## Assigned task
In the items below, copy out word for word everything from the line containing "Galochas Dunlop Pricemastor 380PP" down to the line containing "Sem biqueira ou", including both of those lines.

(Supplied records)

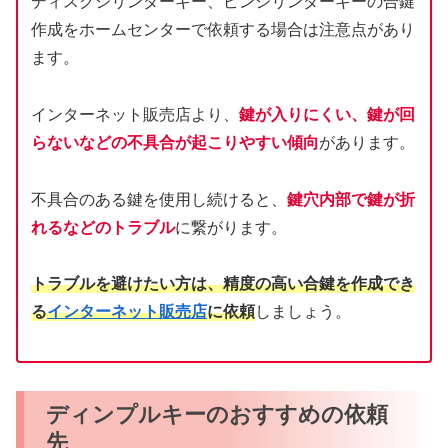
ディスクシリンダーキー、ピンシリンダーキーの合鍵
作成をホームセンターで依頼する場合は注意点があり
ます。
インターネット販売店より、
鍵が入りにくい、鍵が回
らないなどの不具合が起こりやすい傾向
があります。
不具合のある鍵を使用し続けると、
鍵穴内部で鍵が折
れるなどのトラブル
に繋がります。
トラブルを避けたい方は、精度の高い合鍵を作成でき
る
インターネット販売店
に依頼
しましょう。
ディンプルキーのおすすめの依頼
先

(End Supplied records)
(Supplied records)

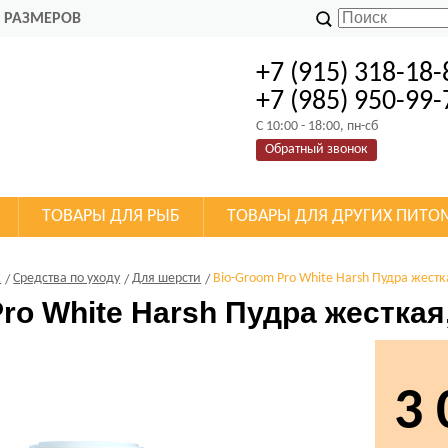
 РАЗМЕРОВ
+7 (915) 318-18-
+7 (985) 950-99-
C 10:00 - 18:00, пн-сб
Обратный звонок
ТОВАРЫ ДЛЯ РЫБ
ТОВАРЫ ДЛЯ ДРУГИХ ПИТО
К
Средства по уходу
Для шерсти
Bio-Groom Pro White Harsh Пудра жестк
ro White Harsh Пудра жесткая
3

(End Supplied records)
(Supplied records)

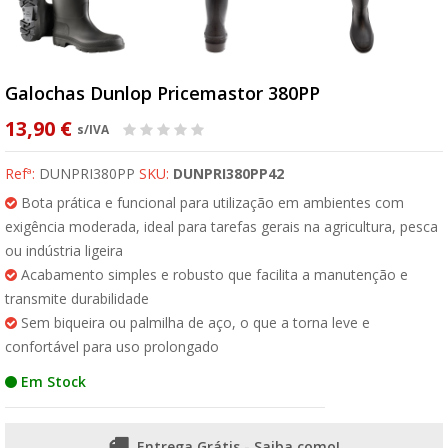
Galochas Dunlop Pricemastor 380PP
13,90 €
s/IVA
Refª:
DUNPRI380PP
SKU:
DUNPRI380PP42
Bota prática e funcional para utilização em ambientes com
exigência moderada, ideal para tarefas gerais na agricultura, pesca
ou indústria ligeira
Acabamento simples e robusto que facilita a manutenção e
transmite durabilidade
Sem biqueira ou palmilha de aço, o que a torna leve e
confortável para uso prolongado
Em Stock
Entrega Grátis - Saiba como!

(End Supplied records)

## Task response
Galochas Dunlop Pricemastor 380PP
13,90 €
s/IVA
Refª:
DUNPRI380PP
SKU:
DUNPRI380PP42
Bota prática e funcional para utilização em ambientes com
exigência moderada, ideal para tarefas gerais na agricultura, pesca
ou indústria ligeira
Acabamento simples e robusto que facilita a manutenção e
transmite durabilidade
Sem biqueira ou palmilha de aço, o que a torna leve e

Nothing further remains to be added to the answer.